Instruction:
The records below must be transcribed precisely and in full.

Available data:
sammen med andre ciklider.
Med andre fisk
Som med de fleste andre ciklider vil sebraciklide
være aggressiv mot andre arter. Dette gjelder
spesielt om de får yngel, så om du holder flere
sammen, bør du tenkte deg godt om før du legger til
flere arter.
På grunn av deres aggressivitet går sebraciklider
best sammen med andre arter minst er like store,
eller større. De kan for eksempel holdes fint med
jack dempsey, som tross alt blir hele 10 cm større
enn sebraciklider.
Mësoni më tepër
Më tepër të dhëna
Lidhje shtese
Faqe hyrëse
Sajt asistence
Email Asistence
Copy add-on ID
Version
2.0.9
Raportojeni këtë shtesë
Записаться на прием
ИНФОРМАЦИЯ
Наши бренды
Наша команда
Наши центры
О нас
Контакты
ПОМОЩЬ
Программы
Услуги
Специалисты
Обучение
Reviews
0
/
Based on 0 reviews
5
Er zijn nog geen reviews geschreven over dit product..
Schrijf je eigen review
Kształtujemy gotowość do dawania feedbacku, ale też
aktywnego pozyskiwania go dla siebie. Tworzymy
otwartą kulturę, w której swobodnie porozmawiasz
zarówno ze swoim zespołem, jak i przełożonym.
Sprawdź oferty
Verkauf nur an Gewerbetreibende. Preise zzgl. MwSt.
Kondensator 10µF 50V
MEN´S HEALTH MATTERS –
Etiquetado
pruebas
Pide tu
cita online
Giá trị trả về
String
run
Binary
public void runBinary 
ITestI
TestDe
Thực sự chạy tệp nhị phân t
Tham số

Final answer:
sammen med andre ciklider.
Med andre fisk
Som med de fleste andre ciklider vil sebraciklide
være aggressiv mot andre arter. Dette gjelder
spesielt om de får yngel, så om du holder flere
sammen, bør du tenkte deg godt om før du legger til
flere arter.
På grunn av deres aggressivitet går sebraciklider
best sammen med andre arter minst er like store,
eller større. De kan for eksempel holdes fint med
jack dempsey, som tross alt blir hele 10 cm større
enn sebraciklider.
Mësoni më tepër
Më tepër të dhëna
Lidhje shtese
Faqe hyrëse
Sajt asistence
Email Asistence
Copy add-on ID
Version
2.0.9
Raportojeni këtë shtesë
Записаться на прием
ИНФОРМАЦИЯ
Наши бренды
Наша команда
Наши центры
О нас
Контакты
ПОМОЩЬ
Программы
Услуги
Специалисты
Обучение
Reviews
0
/
Based on 0 reviews
5
Er zijn nog geen reviews geschreven over dit product..
Schrijf je eigen review
Kształtujemy gotowość do dawania feedbacku, ale też
aktywnego pozyskiwania go dla siebie. Tworzymy
otwartą kulturę, w której swobodnie porozmawiasz
zarówno ze swoim zespołem, jak i przełożonym.
Sprawdź oferty
Verkauf nur an Gewerbetreibende. Preise zzgl. MwSt.
Kondensator 10µF 50V
MEN´S HEALTH MATTERS –
Etiquetado
pruebas
Pide tu
cita online
Giá trị trả về
String
run
Binary
public void runBinary 
ITestI
TestDe
Thực sự chạy tệp nhị phân t
Tham số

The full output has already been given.